* [CHECK YOUR UNDERSTANDING]
1. Answer these questions about the forum thread on marrying in Hungary, one per line, marking each answer like its question.
(a) Where was the church that the son and his wife had booked?
(b) Where is the civil ceremony done?
(c) About how much did Mrs Fluffy and her husband spend to marry in the UK?
2. Write out the forum thread on marrying in Hungary from "I have forgotten" up to and including "can do that.", replacing "city hall" with "town hall".

BTW, out of curiosity,  why not get married in the US of A?  Then it's done and dusted without a pile of hassle with translations and what have you.  You might want to get your marriage certificate translated later as it can be useful in all sorts of unexpected ways.

Just to say,  you probably know (I hope) that only the civil ceremony officially matters here anyway.  And that's done at an office with a registrar.

The big fancy party is only that - just a party.

Mr. Fluffy makes a very good point.
Why not marry in the US and have a honeymoon and party in Hungary?
If you are not planning on living in Hungary then why go through all the hassle of a wedding here?
My son married around 2005 in HU but he is a dual citizen of the US and HU and his wife was a HU citizen.
It was still a long expensive hassle and he only went as far in the end to get the civil ceremony.
They had booked at the church near the "bottomless lake" in Buda but had to wait months for a open date.
In the mean time since my son is not a Catholic, he had to take "Catholic classes" for a few months beforehand to be able to use the church.
All his lessons were in Hungarian which he couldn't understand, didn't matter because they charged him for his lessons, what a joke!
Even without going along with the big church wedding it still took months to get the civil thing done with.You also need to book a date with them etc.
I have forgotten the details but he had a HU passport but did need translations of his birth certificate and maybe other translations.
If you marry in Hungary you must also register the marriage at the marriage office at your local city hall. If you do not have an address in Hungary and address card I'm not sure you can do that.
Get married in Vegas for a few hundred bucks and then party in Budapest with family, less hassle and more time to enjoy Hungary.

Marilyn Tassy wrote:

Mr. Fluffy makes a very good point.
Why not marry in the US and have a honeymoon and party in Hungary?
If you are not planning on living in Hungary then why go through all the hassle of a wedding here?
......
Get married in Vegas for a few hundred bucks and then party in Budapest with family, less hassle and more time to enjoy Hungary.


Yes, I forgot about the Catholic lessons and the marriage office.  Laughable to me but perhaps seriously of interest for others.  I've been to a few weddings recently and all of the couples were living together for years beforehand.  So it''s all rather hypocritical to pretend in front of a priest. Anyways, we didn't really care for the big ceremony stuff and we're each actively against  the religious thing to varying degrees and reasons.   

Mrs Fluffy and I did the deed in the UK for about £200 ($300'ish).  Our biggest expense was flying in once and driving once.

* [DATASET SECTION]
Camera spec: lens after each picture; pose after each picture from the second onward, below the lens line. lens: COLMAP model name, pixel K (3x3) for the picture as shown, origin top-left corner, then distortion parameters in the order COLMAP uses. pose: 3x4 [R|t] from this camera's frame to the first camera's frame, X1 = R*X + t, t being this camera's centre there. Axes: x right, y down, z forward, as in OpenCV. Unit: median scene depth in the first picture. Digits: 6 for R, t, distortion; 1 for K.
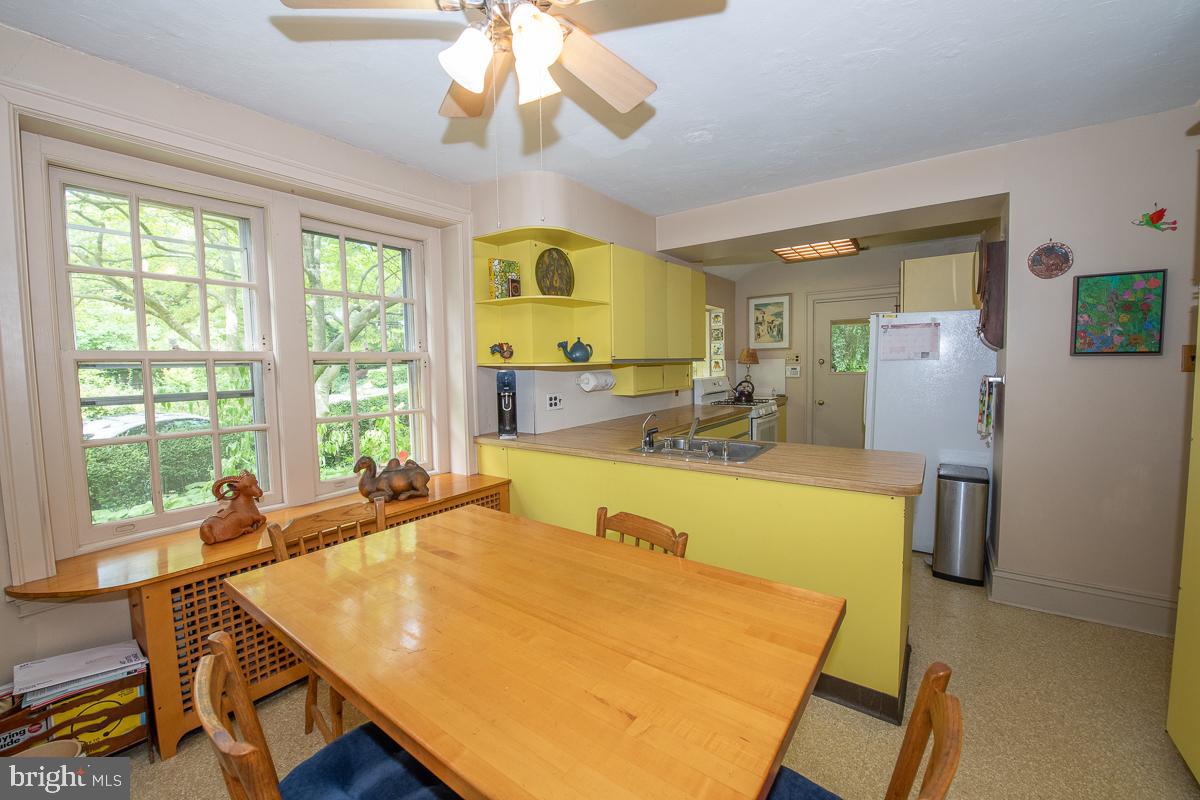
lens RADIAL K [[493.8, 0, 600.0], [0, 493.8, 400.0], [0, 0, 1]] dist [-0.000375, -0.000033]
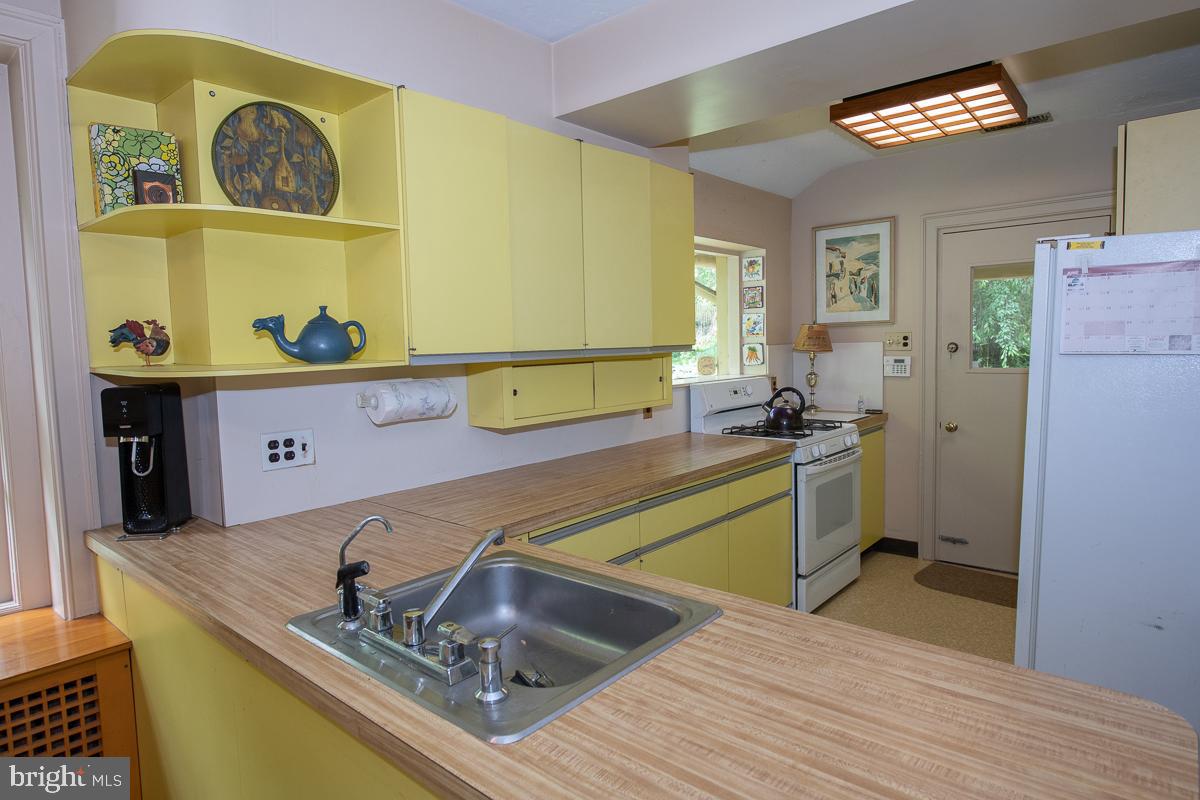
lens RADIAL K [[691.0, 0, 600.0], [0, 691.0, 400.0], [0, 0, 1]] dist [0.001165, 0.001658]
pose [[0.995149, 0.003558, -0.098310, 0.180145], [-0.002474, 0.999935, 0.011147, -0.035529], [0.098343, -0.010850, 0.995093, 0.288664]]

* [RESPONSES BY TASK]
1.
(a) Near the "bottomless lake" in Buda.
(b) At an office with a registrar.
(c) About £200 ($300'ish).

2.
I have forgotten the details but he had a HU passport but did need translations of his birth certificate and maybe other translations.
If you marry in Hungary you must also register the marriage at the marriage office at your local town hall. If you do not have an address in Hungary and address card I'm not sure you can do that.